As such demonstrations proliferate, Americans now face a grim prospect: the chance to be wounded or killed, then dismissed as “collateral damage.” In these years, that tried-and-false military euphemism has been applied so thoughtlessly to innumerable innocents who have suffered grievously from our unending foreign wars and now it’s coming home.
How does it feel, America?
I assume we sill soon hear about how dirty and smelly the student protestors are at the various universities; that's a technique that was used against the Occupy Wall Street protestors (2011) before the movement was crushed by the ruling-class tool Obama's Justice Department.
Already, as you noted, the cops are being cheered by many. It brings back memories of the aftermath of Kent State. I was about to graduate from high school when those kids were killed.
But I recall in the months that followed when many adults who were interviewed said 'they deserved what they got'. I suppose that included two who were not involved in the protests: Sandra Lee Scheur was walking to class, as was William Knox Schroeder, a ROTC student. The other two victims who were in the protests were Allison Beth Krause and Jeffrey Glenn Miller. Being murdered for exercising free speech shows how far the owners were willing to go - also demonstrated 11 days later at Jackson State University.
This summer the two ruling-class political parties hold their conventions.

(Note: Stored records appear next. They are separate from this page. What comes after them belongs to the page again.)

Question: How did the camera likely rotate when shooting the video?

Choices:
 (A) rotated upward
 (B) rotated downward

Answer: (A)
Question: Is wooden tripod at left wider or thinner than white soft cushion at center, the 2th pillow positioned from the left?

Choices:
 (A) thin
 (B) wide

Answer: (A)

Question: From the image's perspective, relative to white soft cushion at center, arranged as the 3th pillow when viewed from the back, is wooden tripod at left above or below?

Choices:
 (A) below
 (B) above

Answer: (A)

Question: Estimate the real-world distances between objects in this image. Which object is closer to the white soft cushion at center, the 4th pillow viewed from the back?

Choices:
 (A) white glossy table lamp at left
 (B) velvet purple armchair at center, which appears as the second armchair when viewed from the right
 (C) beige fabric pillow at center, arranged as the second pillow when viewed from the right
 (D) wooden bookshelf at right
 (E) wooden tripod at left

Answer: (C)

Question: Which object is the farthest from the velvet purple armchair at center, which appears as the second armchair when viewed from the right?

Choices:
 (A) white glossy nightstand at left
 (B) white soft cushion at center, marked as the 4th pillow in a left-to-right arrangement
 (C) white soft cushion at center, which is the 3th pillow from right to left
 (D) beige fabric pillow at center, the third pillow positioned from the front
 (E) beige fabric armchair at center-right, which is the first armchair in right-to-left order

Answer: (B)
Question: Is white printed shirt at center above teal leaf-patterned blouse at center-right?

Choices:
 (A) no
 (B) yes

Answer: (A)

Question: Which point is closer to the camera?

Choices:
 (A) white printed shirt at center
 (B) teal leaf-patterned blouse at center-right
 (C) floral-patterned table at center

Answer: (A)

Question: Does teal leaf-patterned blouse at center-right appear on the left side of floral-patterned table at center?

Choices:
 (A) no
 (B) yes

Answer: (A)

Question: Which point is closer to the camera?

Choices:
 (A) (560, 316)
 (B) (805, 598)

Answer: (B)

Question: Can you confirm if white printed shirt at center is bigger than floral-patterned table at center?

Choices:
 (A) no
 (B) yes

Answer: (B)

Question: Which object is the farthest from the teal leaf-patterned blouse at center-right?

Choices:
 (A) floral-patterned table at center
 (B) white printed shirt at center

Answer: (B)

It's chilling that the Democrats are holding theirs in Chicago, given the protests and police riot that occurred in 1968. The fascist Richard J Daily may be gone, and they may have a black mayor, but any protests provides an opportunity to clearly crush any protests and for the Biden regime to prove how tough they are.
I think we are all Palestinians now.
Wow--I scrolled through quite a few of the comments (until I thought my breakfast might come back up). The constitution is dead, and anyone that can cheer on this brutality can certainly not judge "authoritarianism" anywhere--present or past.